Los acuerdos surgen porque las partes contribuyen al todo y sobreviven en la medida en que se acepten sacrificios parciales, y esto es importante que esté presente en el acuerdo de Sumar

Lealtad y futuro
Eulogia Merlé

Tarde y de forma algo dramática, Sumar se ha constituido con éxito. Teresa Rodríguez aparte, se evita la dispersión del voto a la izquierda del PSOE (de la izquierda que asume a España como su referente nacional, se entiende). No es cosa menor. Deberían ser días de reacciones nerviosas en la derecha y de alegría y entusiasmo en la izquierda. Y sin embargo, en amplios sectores, el foco ha estado en la elaboración de las listas. Tras una larga semana en las que las quejas por el veto a Irene Montero han robado un tiempo precioso para lanzar un proyecto que ha de salir bien para evitar el desastre parece que, finalmente, se da por “cerrado” el asunto de las listas.

Las coaliciones y las federaciones se parecen mucho. Cuando se negocia un acuerdo, todos los actores se plantean dos preguntas: la primera nos devuelve a la épica del sacrificio, ¿qué puedo hacer a favor de la unión, del objetivo común? Pero a esta le sigue otra, algo menos noble: ¿qué puede hacer la unión por mí? Los acuerdos surgen porque las partes contribuyen al todo y tienen éxito y sobreviven en la medida que los distintos miembros acepten sacrificios parciales y no pongan sus intereses particulares, por muy justos que los perciban, por encima del proyecto colectivo.

• [Lista de datos]:
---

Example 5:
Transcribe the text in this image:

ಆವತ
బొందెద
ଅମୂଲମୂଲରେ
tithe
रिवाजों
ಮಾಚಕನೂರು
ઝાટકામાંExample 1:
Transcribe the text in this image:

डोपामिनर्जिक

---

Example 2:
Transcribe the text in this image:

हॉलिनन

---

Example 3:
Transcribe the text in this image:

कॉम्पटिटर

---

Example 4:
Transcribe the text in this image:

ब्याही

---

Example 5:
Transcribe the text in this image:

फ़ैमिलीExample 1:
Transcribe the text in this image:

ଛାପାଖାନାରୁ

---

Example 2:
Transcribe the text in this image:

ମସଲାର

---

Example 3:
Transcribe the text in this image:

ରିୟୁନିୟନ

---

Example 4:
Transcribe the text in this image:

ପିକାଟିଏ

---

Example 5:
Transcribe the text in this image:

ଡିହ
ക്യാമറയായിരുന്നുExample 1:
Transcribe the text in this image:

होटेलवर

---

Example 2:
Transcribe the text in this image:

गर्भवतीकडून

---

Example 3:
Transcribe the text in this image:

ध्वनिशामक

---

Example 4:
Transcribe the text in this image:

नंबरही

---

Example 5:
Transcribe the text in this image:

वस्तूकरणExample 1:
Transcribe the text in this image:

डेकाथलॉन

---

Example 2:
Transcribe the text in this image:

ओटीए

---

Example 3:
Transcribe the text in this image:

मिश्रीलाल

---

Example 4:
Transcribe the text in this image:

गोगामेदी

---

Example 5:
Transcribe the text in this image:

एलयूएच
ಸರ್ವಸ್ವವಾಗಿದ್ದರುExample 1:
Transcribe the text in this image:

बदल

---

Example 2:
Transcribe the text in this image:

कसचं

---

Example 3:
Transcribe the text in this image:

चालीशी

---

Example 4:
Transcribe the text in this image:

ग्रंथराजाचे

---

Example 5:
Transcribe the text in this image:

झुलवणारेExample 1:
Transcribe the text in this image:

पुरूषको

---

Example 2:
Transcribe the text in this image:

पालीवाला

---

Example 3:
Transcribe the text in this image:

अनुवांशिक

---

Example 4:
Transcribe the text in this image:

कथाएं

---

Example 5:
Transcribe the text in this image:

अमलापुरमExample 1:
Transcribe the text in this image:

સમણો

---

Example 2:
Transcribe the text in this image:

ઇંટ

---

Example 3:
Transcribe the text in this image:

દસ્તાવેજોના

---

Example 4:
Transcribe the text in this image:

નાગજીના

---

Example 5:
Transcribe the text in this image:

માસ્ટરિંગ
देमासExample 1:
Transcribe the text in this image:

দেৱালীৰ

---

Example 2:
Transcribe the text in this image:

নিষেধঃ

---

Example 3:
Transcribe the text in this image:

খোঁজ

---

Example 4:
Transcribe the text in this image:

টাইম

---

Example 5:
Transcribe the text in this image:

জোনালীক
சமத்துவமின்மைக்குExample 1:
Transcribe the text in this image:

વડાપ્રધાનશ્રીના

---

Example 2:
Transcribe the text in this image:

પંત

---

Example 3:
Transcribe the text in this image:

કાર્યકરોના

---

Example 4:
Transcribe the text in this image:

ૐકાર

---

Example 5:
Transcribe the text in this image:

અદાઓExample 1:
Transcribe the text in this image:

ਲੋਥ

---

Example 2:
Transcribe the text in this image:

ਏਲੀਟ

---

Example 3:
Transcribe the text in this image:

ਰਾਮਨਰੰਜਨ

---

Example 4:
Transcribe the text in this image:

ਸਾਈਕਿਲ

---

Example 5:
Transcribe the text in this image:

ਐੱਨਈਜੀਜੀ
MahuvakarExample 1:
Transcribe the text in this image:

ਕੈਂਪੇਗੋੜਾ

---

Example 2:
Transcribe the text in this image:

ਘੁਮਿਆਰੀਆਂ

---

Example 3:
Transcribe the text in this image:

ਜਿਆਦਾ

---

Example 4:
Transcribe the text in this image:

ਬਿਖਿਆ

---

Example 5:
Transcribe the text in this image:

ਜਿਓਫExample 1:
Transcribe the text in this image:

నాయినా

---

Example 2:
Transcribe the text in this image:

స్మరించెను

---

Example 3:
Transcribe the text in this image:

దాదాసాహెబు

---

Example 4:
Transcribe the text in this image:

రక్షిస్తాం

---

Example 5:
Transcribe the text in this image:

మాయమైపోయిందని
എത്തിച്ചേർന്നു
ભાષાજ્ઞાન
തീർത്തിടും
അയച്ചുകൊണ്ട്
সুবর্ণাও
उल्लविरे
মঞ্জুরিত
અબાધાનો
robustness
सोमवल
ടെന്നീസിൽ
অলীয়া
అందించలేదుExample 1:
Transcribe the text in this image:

• [Ejercicio propuesto A]: Traduce al inglés la oración "Las coaliciones y las federaciones se parecen mucho." del texto sobre el acuerdo de Sumar.
• [Ejercicio propuesto B]: Completa el texto sobre el acuerdo de Sumar con el párrafo que seguiría a su última oración.
Los datos no hacen falta para resolver nada.

• [Resultado obtenido A]: Coalitions and federations are very much alike.

• [Resultado obtenido B]:
Acordar no significa ser feliz. Simplemente, significa que quedarse fuera es peor que estar dentro. Y que para el resto, tenerte dentro es mejor que tenerte fuera, en las condiciones en las que se acuerda. Si además surge (o vuelve) el amor, miel sobre hojuelas. Pero no hace falta. Lo único que se requiere es un mínimo de lealtad. En el caso de las federaciones, la lealtad consiste en no asfixiar desde el centro o parasitar desde la periferia. En el caso de las coaliciones, la lealtad consiste en integrar a las partes en condiciones aceptables y en que estas trabajen para el proyecto común. Es obvio que la forma en que se producen los acuerdos deja a veces mal sabor de boca. Pero una vez que se firma, lo leal es dejar la amargura de lado y trabajar para que triunfe el colectivo.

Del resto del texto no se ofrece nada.